Since its beginning in the 1990s, the USMLE program has reported two numeric scores for the Step 1, Step 2 CK, and Step 3 examinations, one on a 3-digit scale and one on a 2-digit scale. The 3-digit score scale is considered the primary reporting scale; it is developed in a manner that allows reasonable comparisons across time. The 2-digit scale is intended to meet statutory requirements of some state medical boards that rely on a score scale that has 75 as the minimum passing score. The process used to convert 3-digit scores to 2-digit scores is designed in such a way that the 3-digit minimum passing score in effect when the examinee tests is associated with a 2-digit score of 75.
The USMLE program requires its governing committees to reevaluate the minimum passing score for each Step every three to four years. This process has, at times, resulted in changes in the minimum passing score, expressed on the 3-digit scale, and an accompanying change in the score conversion process, to ensure that a 2-digit score of 75 is associated with the new minimum passing requirement. A by-product of the adjustment of the score conversion system over time has been a shift in the relationship between the two score scales. This shift has no impact for USMLE score users who use the 3-digit scoring scale or for those using the 2-digit scale with a primary interest in whether the examinee has a passing 2-digit score of at least 75. However, it may create challenges in interpretation for score users who are focusing on 2-digit scores, other than 75, and are doing so for purposes of comparing USMLE scores that span several years.
To eliminate confusion surrounding the 2-digit scale, the USMLE Composite Committee, the governing body of the USMLE program, directed staff to discontinue its reporting.
USMLE takes action against individuals found to have engaged in irregular behavior
Posted: February 27, 2014
The USMLE Committee for Individualized Review (CIR) meets periodically throughout each year to review cases involving allegations of irregular behavior by applicants and/or examinees.
At its recent meetings, the CIR heard multiple cases involving the following:
- falsified information, including the creation of falsified score reports
- soliciting and/or seeking to obtain unauthorized access to examination materials
- communicating about specific test items, cases, and/or answers with another examinee
- applying and/or attempting to take an examination when ineligible
- making notes of any kind on anything other than materials provided
- failure to follow test center instructions, including writing past the ‘end patient note’ announcement
Actions taken by the CIR at its recent meetings included annotating the individual’s USMLE record with a finding of irregular behavior, barring access to USMLE for periods ranging from 0-3 years, and reporting the finding of irregular behavior to the disciplinary data bank of the Federation of State Medical Boards. State medical boards routinely query this data bank as part of their licensing processes.
As evidenced by the sanctions listed above, a finding of irregular behavior carries significant potential impact.

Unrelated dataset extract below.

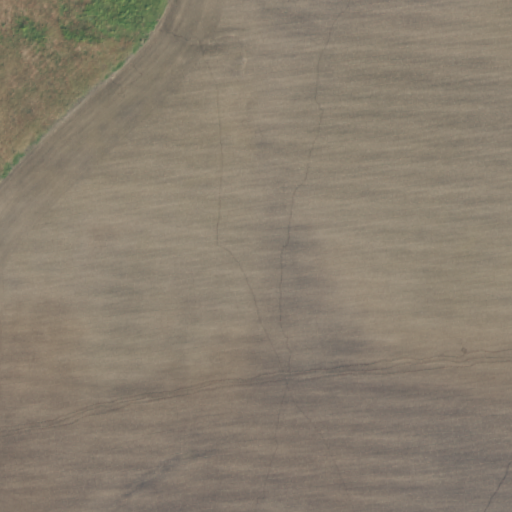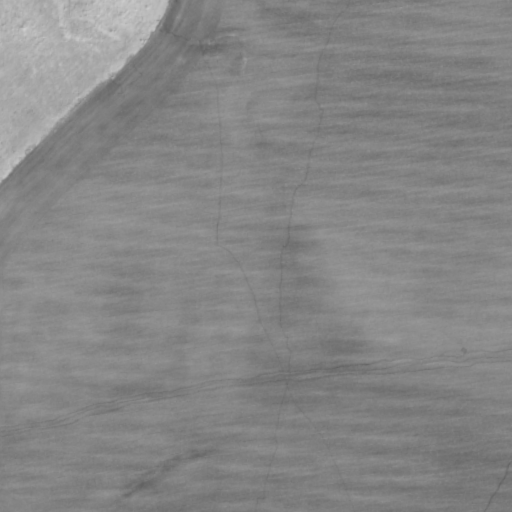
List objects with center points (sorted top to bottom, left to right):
crop: (270, 270)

USMLE applicants and examinees are reminded to read the USMLE Bulletin of Information carefully, follow the rules of conduct during testing, and refrain from any pre- or post-examination conduct that might constitute irregular behavior. Specific examples of conduct deemed to be irregular behavior can be found in the Bulletin.
The USMLE is committed to maintaining the integrity of its examination so that state medical boards may continue to rely upon it as an integral part of their decision-making process for licensure. Applicants and examinees are advised to observe all USMLE policies and procedures to avoid the potentially significant implications arising from a finding of irregular behavior.
USMLE encourages you to provide information about cheating and other activity of which you are aware that may compromise the security and integrity of USMLE. Please use our contact form to report such information.
Updated Step 2 Clinical Skills information available
Posted: January 24, 2014
An updated Step 2 Clinical Skills (CS) Content Description and General Information booklet is available.
The Description of the Examination and Scoring the Step 2 CS Examination sections include expanded language on expectations for interacting with standardized patients, as well as additional information on scoring. Appendix B includes new sample patient notes, which have additional information to help examinees understand how the notes are scored.